Море и жаворонок. Из европейских и американских поэтов XVI–XX вв. - Антология
Шрифт:
Интервал:
Закладка:
Когда пройду я этот грозный лес,
Не дайте мне блуждать в мечтанье сонном;
Пускай, когда душа моя сгорит,
Воспряну Фениксом и улечу в зенит!
Сон над книгой Данте, после прочтения эпизода о Паоло и Франческо
Как Аргусу зачаровавши слух,
Ликуя, взмыл Гермес над спящим стражем,
Так, силою дельфийских чар, мой дух
Возобладал над вечным бденьем вражьим
И, видя, что стоглазый мир-дракон
Уснул, умчался мощно и крылато
Не к чистой Иде на холодный склон,
Не к Темпе, где Зевес грустил когда-то,
Но ко второму кругу адских ям,
Где в круговерти ветра, ливня, града
Пощады нет измученным телам
Влюбленных… Горькая была отрада
Коснуться бледных губ – и все забыть —
И с милой тенью в урагане плыть.
К Фанни
Пощады! – милосердия! – любви! —
Любви прошу – не милостыни скудной —
Но милосердной, искренней любви —
Открытой, безраздельной, безрассудной!
О, дай мне всю себя – вобрать, вдохнуть
Твое тепло – благоуханье – нежность
Ресниц, ладоней, плеч – и эту грудь,
В которой свет, блаженство, безмятежность!
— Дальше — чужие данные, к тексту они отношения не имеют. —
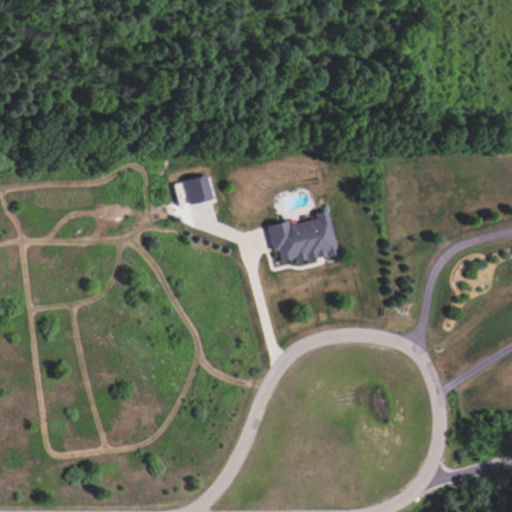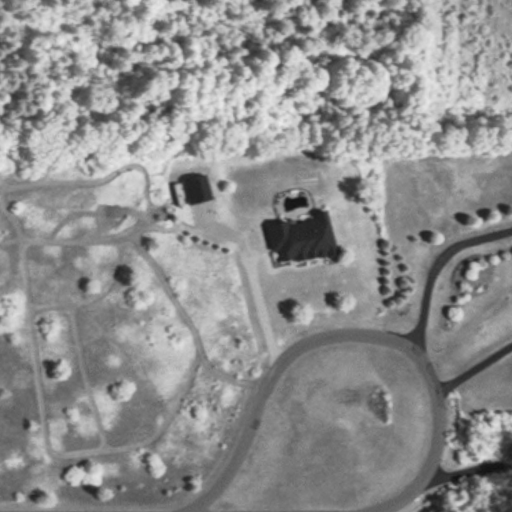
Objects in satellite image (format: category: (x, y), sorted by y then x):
building: (194, 188)
building: (299, 238)
road: (435, 268)
road: (256, 305)
road: (357, 337)
road: (473, 371)
road: (469, 471)
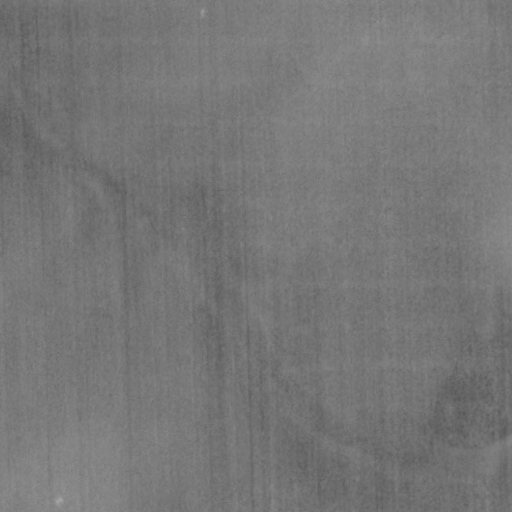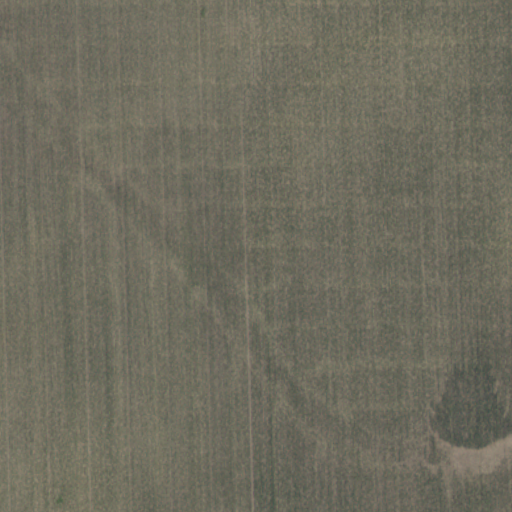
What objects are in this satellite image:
crop: (256, 256)
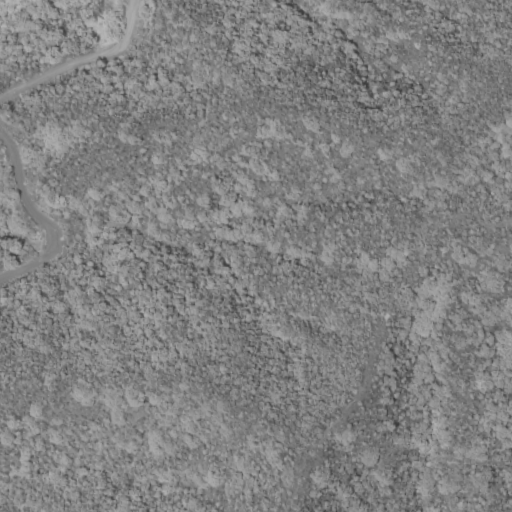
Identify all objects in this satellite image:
road: (0, 120)
road: (384, 325)
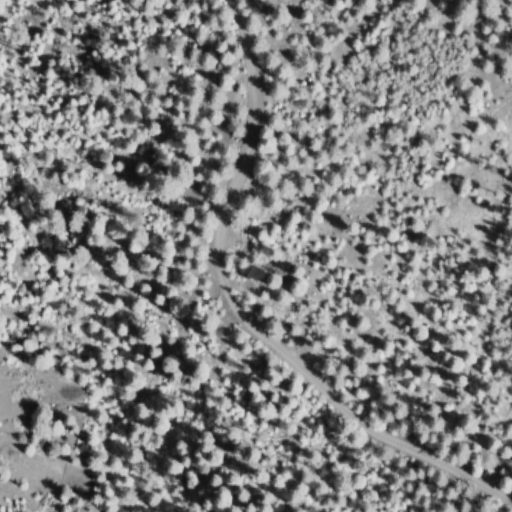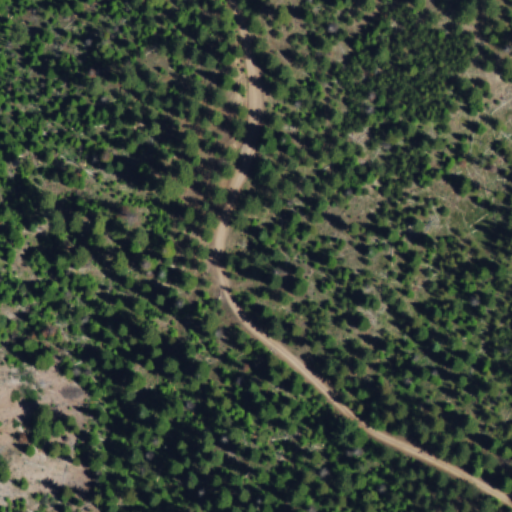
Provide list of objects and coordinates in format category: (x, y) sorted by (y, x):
road: (236, 304)
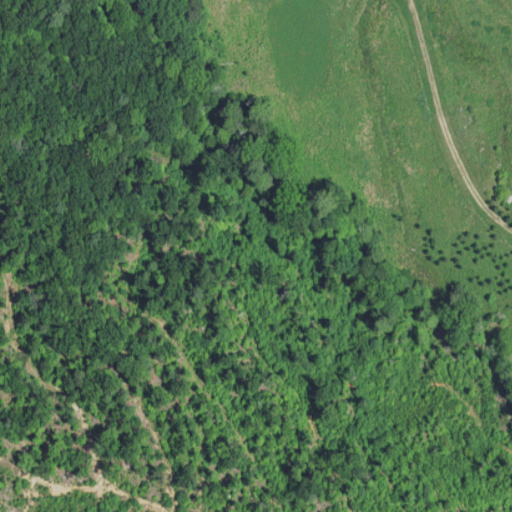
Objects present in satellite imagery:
road: (445, 123)
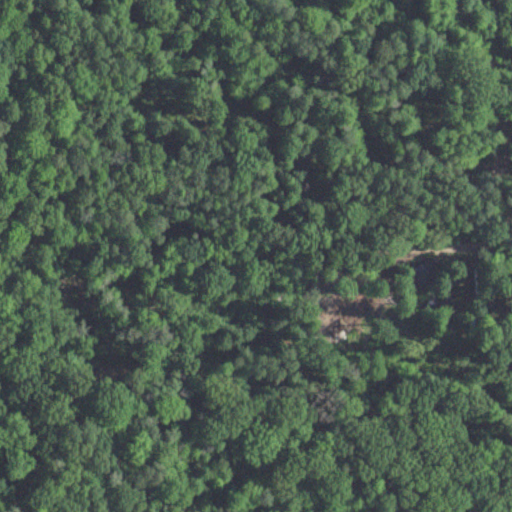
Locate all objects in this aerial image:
road: (453, 243)
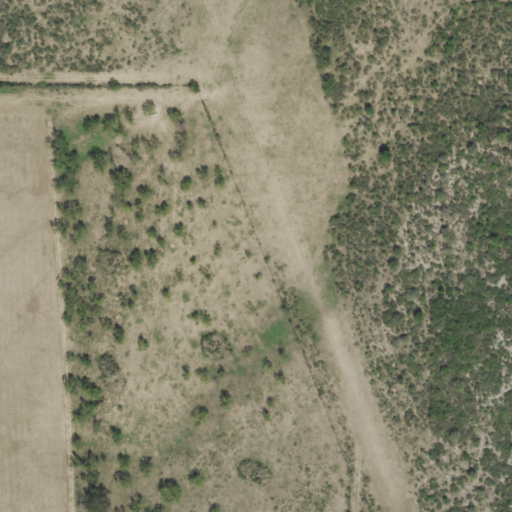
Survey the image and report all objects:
airport apron: (286, 113)
airport runway: (289, 256)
Люби меня – душой – всем существом —
Хотя б из милосердия! – Иначе
Умру; иль, сделавшись твоим рабом,
В страданьях праздных сам себя растрачу,
И сгинет в безнадежности пустой
Мой разум, пораженный слепотой!
«День отошел, и все с ним отошло…»
День отошел, и все с ним отошло:
Сиянье глаз – и трепет льнущих рук —
Ладоней жар – и мягких губ тепло —
И томный шепот, нежный полузвук…
И вот мои объятия пусты,
Увял цветок, и аромата нет,
Прекрасные затмилися черты;
Блаженство, белизна, небесный свет —
Все, все исчезло на исходе дня,
И догорает страсти ореол,
И, новой, тайной негою маня,
Ложится ночь; но я уже прочел
Все – до доски – из требника любви;
Теперь уснуть меня благослови.
Элизабет Баррет Браунинг
1806–1861
Элизабет Баррет родилась в состоятельной семье. С детства она проявила незаурядные способности к языкам и литературе. Греческих, латинских и итальянских авторов читала в оригинале; в возрасте двенадцати лет написала эпическую поэму. К сожалению, от матери Элизабет унаследовала слабое здоровье, которое ухудшилось после смерти брата в 1839 году, утонувшего на ее глазах. Последующие шесть лет она вела жизнь затворницы и полуинвалида, почти не выходя из своей спальни. Выход третьего сборника «Стихотворения» (1844) сделал ее знаменитой. Поэт Роберт Браунинг познакомился с ней в 1845 году и сделал предложение. Несмотря на то что жених был на шесть лет младше и отец категорически возражал, она вышла замуж, и брак оказался счастливым. Браунинг увез жену в Италию, где они вместе прожили шестнадцать лет. Их история сделалась легендой английской литературы и отражена, в частности, в повести Вирджинии Вульф «Флаш» (в которой все события увидены глазами любимого пса Элизабет). Поэтесса оставила памятник своей любви в 44 прекрасных сонетах, опубликованных анонимно как «Сонеты, переведенные с португальского» в 1850 году.
Безнадежность
Страданье настоящее бесстрастно;
Лишь те, что скорби не достигли дна,
Лишь недоучки горя – ропщут на
Свою судьбу, стеная громогласно;
Но тот, кто все утратил, безучастно
Лежит, как разоренная страна,
Чья нагота лишь Господу видна
И чья печаль, как смерть сама, безгласна.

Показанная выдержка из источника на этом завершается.